Su jornada comienza antes del amanecer. Se levanta a las cinco y media para preparar el desayuno de su hijo, lo lleva a la escuela y luego asiste a sus clases en el centro comunitario. Por las tardes, vuelve a casa a cuidar y jugar con Alonso.
“Él me mantiene activa. Jugamos ajedrez, armamos LEGO, pintamos. Es mi mejor maestro de paciencia”.
También encuentra refugio en el arte. “Me gusta pintar playeras. Busco ideas en internet, las modifico y las hago mías. No dibujo perfecto, pero tengo buen ojo para el diseño y la fotografía”, comenta con orgullo.
El poder del amor que no se rinde
La historia de Samantha no puede contarse sin la de su madre. La maestra Amparo fue su guía, su enfermera, su terapeuta y su mayor ejemplo.
“Ella representa para mí la fuerza. Siempre me decía: ‘Tú puedes, sé paciente, no te desesperes. Lo que tú haces, tu hijo lo aprende’. Gracias a ella soy lo que soy”, afirma Samantha.
Amparo, por su parte, se emociona al hablar de su hija: “Para mí, Samantha es un milagro. Los médicos se equivocaron. Ella camina, habla, estudió una carrera, es mamá y, sobre todo, es feliz. Me siento satisfecha. Le agradezco a Dios no haberme rendido”.
Una lección para los días difíciles
En tiempos en que las noticias suelen hablar de pérdidas, violencia o desesperanza, la historia de Samantha ofrece una mirada distinta: la del valor de seguir caminando, incluso con los pies cansados.
“Que la vida sigue, que no hay razón para sentirse apagados”, dice ella con serenidad. “Siempre hay alguien que te recuerda que eres importante y que puedes con eso y más”.
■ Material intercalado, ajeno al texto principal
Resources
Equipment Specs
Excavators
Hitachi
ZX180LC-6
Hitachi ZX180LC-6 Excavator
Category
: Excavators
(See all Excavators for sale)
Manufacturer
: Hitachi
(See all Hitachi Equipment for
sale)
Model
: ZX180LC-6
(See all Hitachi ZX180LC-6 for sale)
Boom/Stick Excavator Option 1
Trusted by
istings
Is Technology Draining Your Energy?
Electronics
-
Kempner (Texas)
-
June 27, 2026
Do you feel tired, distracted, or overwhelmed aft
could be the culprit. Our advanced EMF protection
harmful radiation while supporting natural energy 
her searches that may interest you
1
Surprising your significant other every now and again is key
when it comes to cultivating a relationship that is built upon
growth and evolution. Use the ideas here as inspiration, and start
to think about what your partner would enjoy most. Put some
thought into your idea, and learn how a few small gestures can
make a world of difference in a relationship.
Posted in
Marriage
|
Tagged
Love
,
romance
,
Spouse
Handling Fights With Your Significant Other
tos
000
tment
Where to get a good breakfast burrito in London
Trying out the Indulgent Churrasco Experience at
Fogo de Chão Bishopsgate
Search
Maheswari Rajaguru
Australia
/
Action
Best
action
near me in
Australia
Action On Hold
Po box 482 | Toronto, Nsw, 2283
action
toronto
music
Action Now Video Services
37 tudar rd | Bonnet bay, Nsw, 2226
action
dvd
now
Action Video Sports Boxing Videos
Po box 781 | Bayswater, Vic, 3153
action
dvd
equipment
Hoy, mientras imagina su futuro, Samantha sueña con abrir su propio salón de belleza y dar clases, tal como su madre. “Me gustaría enseñar, ayudar a otras personas. Si yo pude, otros también pueden. Solo hay que creerlo”.
Su hijo Alonso, por su parte, ya tiene sueños propios: quiere ser paleontólogo y maestro. Y su madre, fiel a su estilo, lo acompaña paso a paso. “Lo voy a apoyar en todo. Si ahora puede con tanto, más adelante podrá con todo”, asegura.
La historia de Samantha Gámez Torróntegui no es solo la crónica de una mujer que venció los límites de la medicina. Es la historia de una madre que apostó por la vida cuando todos le decían que no valía la pena intentarlo. Es una historia de amor que engrandece de humanismo a su comunidad.